• Desafios:
a – No texto sobre regularização fundiária, como se chama a nova forma de regularização criada pela lei?
b – Escreva a continuação do texto sobre regularização fundiária urbana, começando logo após a última frase apresentada.

• Texto fornecido:
□ □ □

A nova forma de regularização criada pela lei, denominada “legitimação fundiária” abreviou o processo tradicional de comprovação de posse e aquisições mediante sucessivas cessões, para dar lugar a um reconhecimento por aquisição originária de propriedade a partir de cadastro aprovado pelo Poder Público. Caberá assim aos Municípios, o reconhecimento, mediante estudos, levantamentos e análise das ocupações, para classificá-las como núcleos urbanos consolidados de forma irreversível, quer localizados em áreas públicas ou particulares, com ou sem registro imobiliário, sejam localizadas em áreas urbanas ou rurais.

Com os mesmos critérios serão reconhecidos os imóveis destinados a atividades profissionais ou comerciais, tais como terrenos onde foram edificados prédios simples onde funcionam minimercados, padarias, oficinas mecânicas, marcenarias, dentre outros.

As situações clandestinas dos núcleos urbanos são fatos consolidados à espera de atos da administração pública que lhes tragam para o universo da regularidade que representa a inscrição dos imóveis desses núcleos no sistema registral e nos cadastros municipais. Para João Pedro Lamana Paiva, “Regularização Fundiária compreende o entendimento de se alcançar o mundo jurídico formal nas operações imobiliárias. Num primeiro momento, tem um viés de agir conforme o ordenamento prevê (regularizações comuns). Noutro, de tentar readequar o fato à norma, quando ele se consolidou em infração à ela, visando outorgar título a quem está ou esteve, voluntária ou involuntariamente, na clandestinidade, de modo a que os ocupantes alcancem a plena dignidade humana”. (2) Trata-se de afirmação pertinente a resumir o espírito da Lei, principalmente no aspecto de se buscar sempre, em primeiro lugar, a forma já regulamentada para ajustar os fatos à norma, porém, quando o fato consolidado existe e não pode ser adequado a norma vigente à época do acontecimento, na medida do possível este deve ser acolhido, independentemente de ele ter ou não observado o que a Lei determinava.


2. OS PRINCIPAIS INSTITUTOS REGULATÓRIOS DA REURB


A nova Lei define aspectos, normas gerais e procedimentos aplicáveis à Regularização Fundiária Urbana, indicando medidas jurídicas, urbanísticas, ambientais e sociais destinadas à incorporação dos núcleos urbanos informais ao ordenamento territorial urbano. Os institutos disponibilizados pela Lei poderão ser utilizados como verdadeiras ferramentas para a materialização dos trâmites legais, que irão culminar na regularização da ocupação das áreas e na concessão dos títulos de propriedade ou, conforme o caso, com o reconhecimento da posse para futura concessão do documento de propriedade. Trata-se de dispositivos que visam contribuir para o ordenamento das cidades, reconhecendo direito à moradia para cidadãos que estão estabelecidos irregularmente em suas residências, permitindo a titulação do seu imóvel. Os instrumentos disponíveis na Lei nº 13.465/17 objetivam a simplificação das regras de maneira a atenuar, desburocratizar e conferir agilidade aos procedimentos de regularização fundiária que irão proporcionar a organização da ocupação do solo urbano.

□ □ □

• Trechos dos dados:
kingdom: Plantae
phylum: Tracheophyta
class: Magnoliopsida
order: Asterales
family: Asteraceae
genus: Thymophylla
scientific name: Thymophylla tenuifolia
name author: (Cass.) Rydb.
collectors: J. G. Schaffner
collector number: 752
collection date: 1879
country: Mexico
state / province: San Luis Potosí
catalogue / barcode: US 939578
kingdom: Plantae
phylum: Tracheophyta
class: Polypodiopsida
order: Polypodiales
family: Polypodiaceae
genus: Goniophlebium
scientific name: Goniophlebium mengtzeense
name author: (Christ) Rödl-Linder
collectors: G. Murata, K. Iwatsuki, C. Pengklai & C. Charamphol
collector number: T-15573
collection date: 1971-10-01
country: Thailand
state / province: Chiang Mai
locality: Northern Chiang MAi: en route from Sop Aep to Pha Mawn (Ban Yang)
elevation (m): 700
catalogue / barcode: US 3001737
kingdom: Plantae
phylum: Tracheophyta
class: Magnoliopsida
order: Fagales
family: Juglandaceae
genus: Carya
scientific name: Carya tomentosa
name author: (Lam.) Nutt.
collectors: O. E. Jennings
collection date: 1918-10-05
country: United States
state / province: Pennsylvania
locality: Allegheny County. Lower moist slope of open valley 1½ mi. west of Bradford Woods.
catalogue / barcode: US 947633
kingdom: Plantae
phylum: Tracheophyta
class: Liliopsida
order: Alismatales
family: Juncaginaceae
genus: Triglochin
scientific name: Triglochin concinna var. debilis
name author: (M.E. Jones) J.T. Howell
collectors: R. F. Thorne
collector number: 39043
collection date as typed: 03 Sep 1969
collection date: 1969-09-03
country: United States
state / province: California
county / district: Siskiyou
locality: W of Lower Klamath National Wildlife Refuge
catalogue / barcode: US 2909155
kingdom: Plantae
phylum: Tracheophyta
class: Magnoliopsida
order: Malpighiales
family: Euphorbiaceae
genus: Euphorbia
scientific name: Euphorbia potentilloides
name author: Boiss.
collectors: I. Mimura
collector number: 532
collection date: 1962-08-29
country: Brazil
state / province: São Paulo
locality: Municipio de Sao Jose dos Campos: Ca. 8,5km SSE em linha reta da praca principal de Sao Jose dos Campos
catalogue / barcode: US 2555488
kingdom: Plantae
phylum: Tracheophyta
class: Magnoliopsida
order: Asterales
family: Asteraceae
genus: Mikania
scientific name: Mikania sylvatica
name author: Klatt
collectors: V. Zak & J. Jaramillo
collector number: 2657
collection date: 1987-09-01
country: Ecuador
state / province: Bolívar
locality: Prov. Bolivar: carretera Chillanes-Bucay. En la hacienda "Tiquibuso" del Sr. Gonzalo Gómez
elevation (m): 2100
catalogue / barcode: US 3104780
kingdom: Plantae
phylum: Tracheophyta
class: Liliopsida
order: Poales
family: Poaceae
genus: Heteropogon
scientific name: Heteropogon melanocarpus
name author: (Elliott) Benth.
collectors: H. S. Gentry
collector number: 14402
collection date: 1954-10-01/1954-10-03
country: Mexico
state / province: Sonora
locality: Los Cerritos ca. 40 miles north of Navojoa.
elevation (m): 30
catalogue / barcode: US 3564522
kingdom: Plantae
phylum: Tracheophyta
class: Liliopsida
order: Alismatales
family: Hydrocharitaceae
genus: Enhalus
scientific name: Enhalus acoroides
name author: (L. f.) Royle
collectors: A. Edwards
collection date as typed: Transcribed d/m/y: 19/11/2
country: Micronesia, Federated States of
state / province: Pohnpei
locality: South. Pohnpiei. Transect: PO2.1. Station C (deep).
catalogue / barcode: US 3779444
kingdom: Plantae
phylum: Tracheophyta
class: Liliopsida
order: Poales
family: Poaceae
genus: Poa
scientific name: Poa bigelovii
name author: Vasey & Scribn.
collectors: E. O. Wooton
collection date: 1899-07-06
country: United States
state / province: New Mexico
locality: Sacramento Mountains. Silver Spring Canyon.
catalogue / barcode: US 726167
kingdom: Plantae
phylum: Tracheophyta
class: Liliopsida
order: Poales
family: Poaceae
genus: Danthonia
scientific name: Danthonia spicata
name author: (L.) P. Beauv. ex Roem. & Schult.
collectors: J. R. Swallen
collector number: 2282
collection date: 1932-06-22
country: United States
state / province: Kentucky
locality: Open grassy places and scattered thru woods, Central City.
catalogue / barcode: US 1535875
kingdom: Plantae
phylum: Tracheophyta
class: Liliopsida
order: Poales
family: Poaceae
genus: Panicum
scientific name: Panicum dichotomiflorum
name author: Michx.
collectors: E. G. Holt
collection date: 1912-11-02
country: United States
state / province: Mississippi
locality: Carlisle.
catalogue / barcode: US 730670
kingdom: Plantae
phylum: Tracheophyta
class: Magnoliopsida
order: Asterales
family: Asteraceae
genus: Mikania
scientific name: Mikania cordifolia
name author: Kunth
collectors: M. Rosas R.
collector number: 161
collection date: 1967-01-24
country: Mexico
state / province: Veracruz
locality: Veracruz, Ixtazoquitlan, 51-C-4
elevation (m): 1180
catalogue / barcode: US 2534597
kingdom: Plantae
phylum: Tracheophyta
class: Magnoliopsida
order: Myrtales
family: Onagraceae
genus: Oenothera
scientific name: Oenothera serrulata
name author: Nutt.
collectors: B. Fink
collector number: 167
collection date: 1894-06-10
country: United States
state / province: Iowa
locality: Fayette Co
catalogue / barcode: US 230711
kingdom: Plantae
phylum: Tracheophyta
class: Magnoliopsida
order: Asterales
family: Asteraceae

□ □ □

• Respostas por tarefa:
a – Legitimação fundiária.

b –
Dentre os institutos conceituados no art. 11 da Lei nº 13.465/17 (Reurb), os que têm maior dimensão, porque definem procedimentos pelos quais a regularização fundiária deverá passar até alcançar seu objetivo, encontram-se nos incisos IV a VII, respectivamente, a demarcação urbanística, a Certidão de Regularização Fundiária (CRF), a legitimação da posse e a legitimação fundiária. Propomos doravante uma breve análise de cada um destes institutos.

Destinada a demarcar a área em questão, a demarcação urbanística irá identificar os imóveis públicos e privados abrangidos pelo núcleo urbano informal e a obter a anuência dos respectivos titulares de direitos inscritos na matrícula dos imóveis ocupados, com a averbação, na matrícula destes imóveis, da viabilidade da regularização fundiária, a ser promovida a critério do Município. Trata-se de um procedimento que visa aparelhar a futura regularização fundiária.

Este instituto foi inserido primeiramente através da Lei nº 11.977/2009 – Programa Minha Casa Minha Vida (PMCMV) e disposto na Lei nº 13.465/17 (Reurb), em seu art. 19, prevendo que esse procedimento poderá ser utilizado pelo Poder Público com base no levantamento da situação da área a ser regularizada e na caracterização do núcleo urbano informal a ser regularizado, devendo o auto de demarcação urbanística ser instruído com documentos tais como  a planta e memorial descritivo da área a ser regularizada com as medidas perimetrais da área, a área total, os confrontantes, as coordenadas georreferenciadas, os números das matrículas ou das transcrições atingidas, a indicação dos proprietários identificados e outras exigências previstas no artigo 19.

No caso de Reurb-S (de interesse social), esses documentos serão elaborados pelo Município onde se localizar o núcleo a ser regularizado, pelo órgão municipal encarregado de promover a regularização fundiária. Já nos casos de Reurb-E (de interesse específico), o Município poderá assessorar, orientar e mesmo providenciar a documentação exigida para implementar a Reurb-E, porém os beneficiários arcarão com os custos que lhes serão cobrados posteriormente.

Há casos de núcleos estabelecidos sobre mais de um imóvel, às vezes abrangendo parte de imóvel titulado pertencente a particulares e também estabelecidos sobre outro imóvel, de caráter público, ou seja, parte sobre imóvel particular, e parte sobre imóvel público, daí a importância da demarcação urbanística para levantar com precisão a área a ser regularizada. Salienta-se que, se o núcleo não estiver localizado sobre a totalidade de uma matrícula pertencente a particular, a apuração do remanescente dessa matrícula, após o procedimento de demarcação urbanística, ficará a cargo do proprietário registral.

Outro instituto conceituado e que representa o atingimento do objetivo de todo o processo de regularização fundiária é a Certidão de Regularização Fundiária (CRF). Trata-se de documento expedido pelo Município ao final do procedimento da Reurb, constituído do projeto de regularização fundiária aprovado, do termo de compromisso relativo a sua execução e, no caso da legitimação fundiária e da legitimação de posse, da listagem dos ocupantes do núcleo urbano informal regularizado, da devida qualificação destes e dos direitos reais que lhes foram conferidos. É este documento que, através de registro, conferirá a propriedade aos ocupantes do núcleo regularizado no caso de legitimação fundiária.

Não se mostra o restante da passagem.